**About this exercise**. A single figure is required: the number of lines in the listing below containing the word "Neara".

[Task material — start]

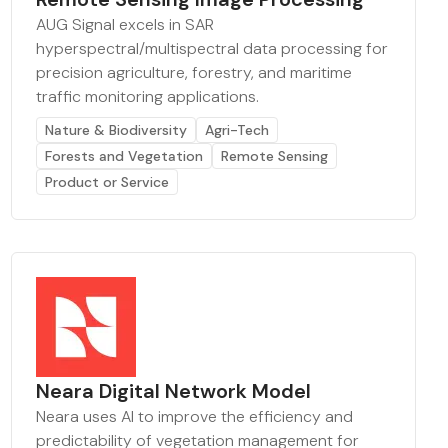
AUG Signal excels in SAR
hyperspectral/multispectral data processing for
precision agriculture, forestry, and maritime
traffic monitoring applications.
Nature & Biodiversity
Agri-Tech
Forests and Vegetation
Remote Sensing
Product or Service
Neara Digital Network Model
Neara uses AI to improve the efficiency and
predictability of vegetation management for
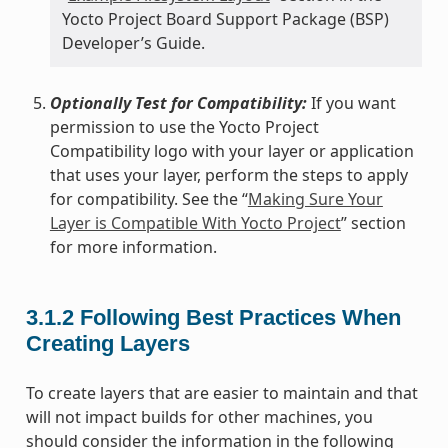
Yocto Project Board Support Package (BSP)
Developer’s Guide.
Optionally Test for Compatibility:
If you want
permission to use the Yocto Project
Compatibility logo with your layer or application
that uses your layer, perform the steps to apply
for compatibility. See the “
Making Sure Your
Layer is Compatible With Yocto Project
” section
for more information.
3.1.2
Following Best Practices When
Creating Layers
To create layers that are easier to maintain and that
will not impact builds for other machines, you
should consider the information in the following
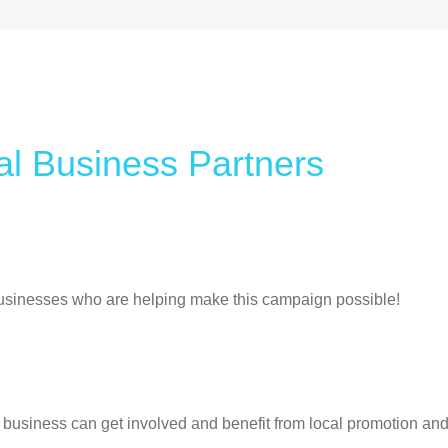
a
l
B
u
s
i
n
e
s
s
P
a
r
t
n
e
r
s
usinesses who are helping make this campaign possible!
business can get involved and benefit from local promotion and 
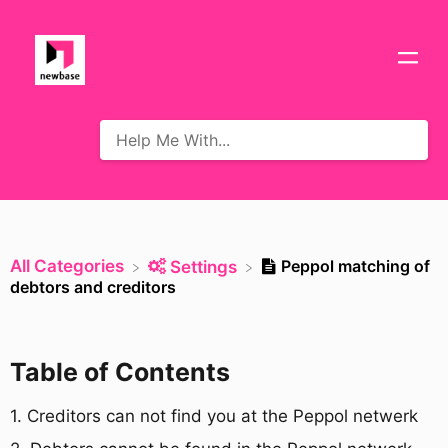
All Categories
Peppol matching of
​Settings
debtors and creditors
Table of Contents
1. Creditors can not find you at the Peppol netwerk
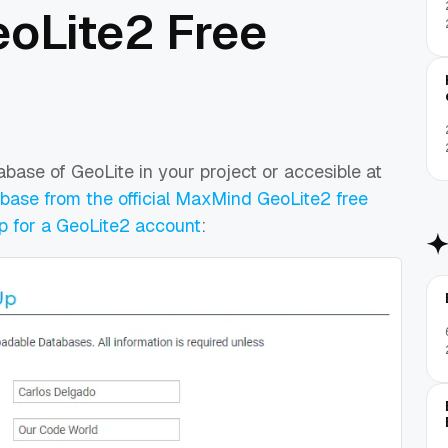
eoLite2 Free
tabase of GeoLite in your project or accesible at
ase from the official MaxMind GeoLite2 free
p for a GeoLite2 account
:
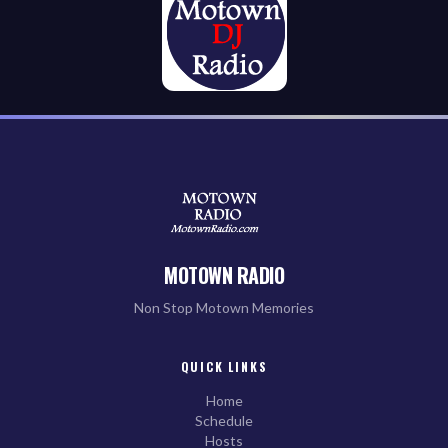
MOTOWN RADIO
Non Stop Motown Memories
QUICK LINKS
Home
Schedule
Hosts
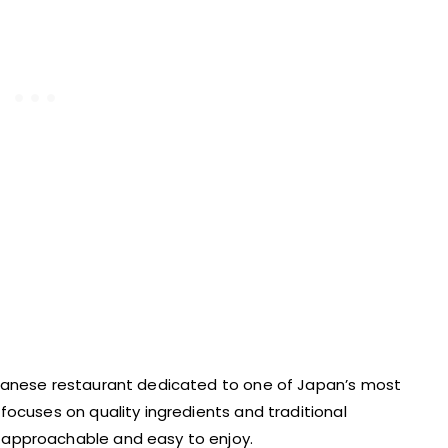
apanese restaurant dedicated to one of Japan’s most
focuses on quality ingredients and traditional
approachable and easy to enjoy.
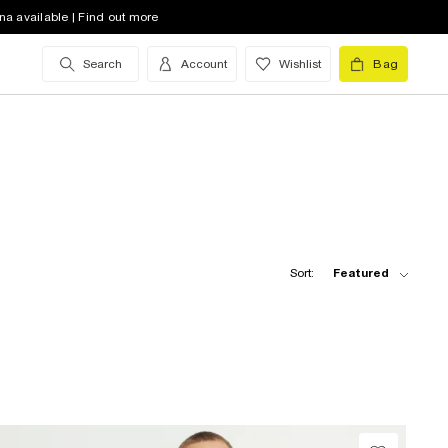
na available | Find out more
Search
Account
Wishlist
Bag
Sort:
Featured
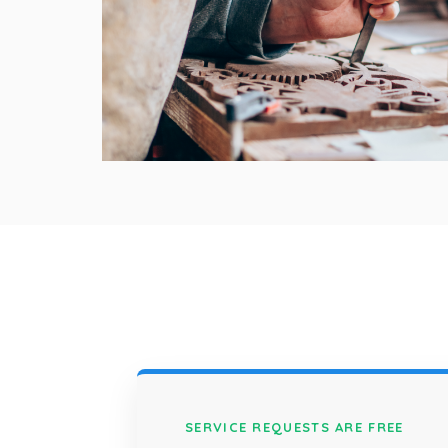
SERVICE REQUESTS ARE FREE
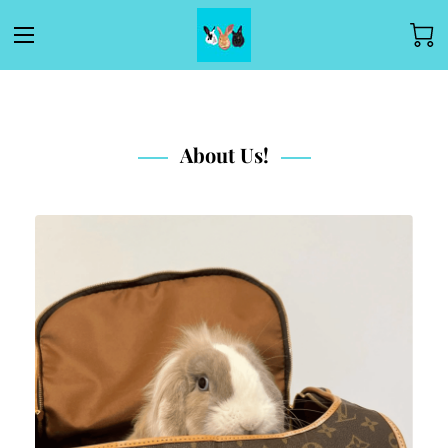
About Us!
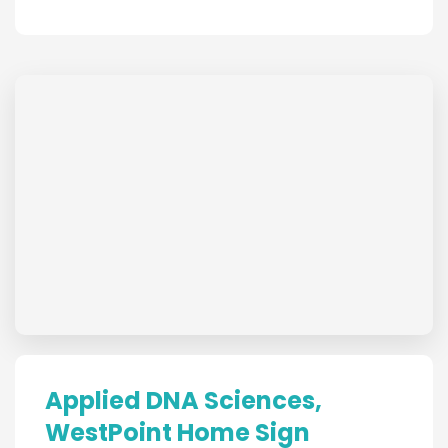
Applied DNA Sciences,
WestPoint Home Sign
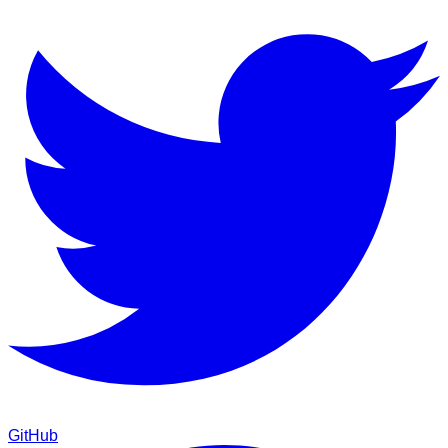
GitHub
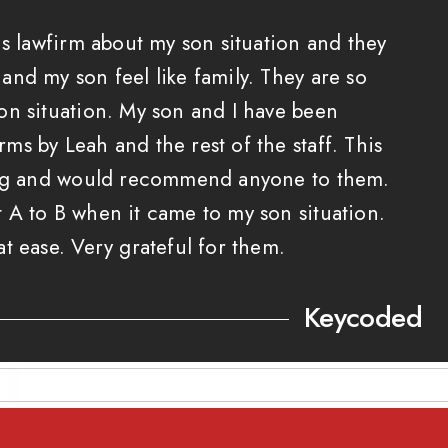
is lawfirm about my son situation and they
nd my son feel like family. They are so
on situation. My son and I have been
s by Leah and the rest of the staff. This
ing and would recommend anyone to them.
 A to B when it came to my son situation.
t ease. Very grateful for them.
Keycoded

[Task material — finish]

**Written answer**. 2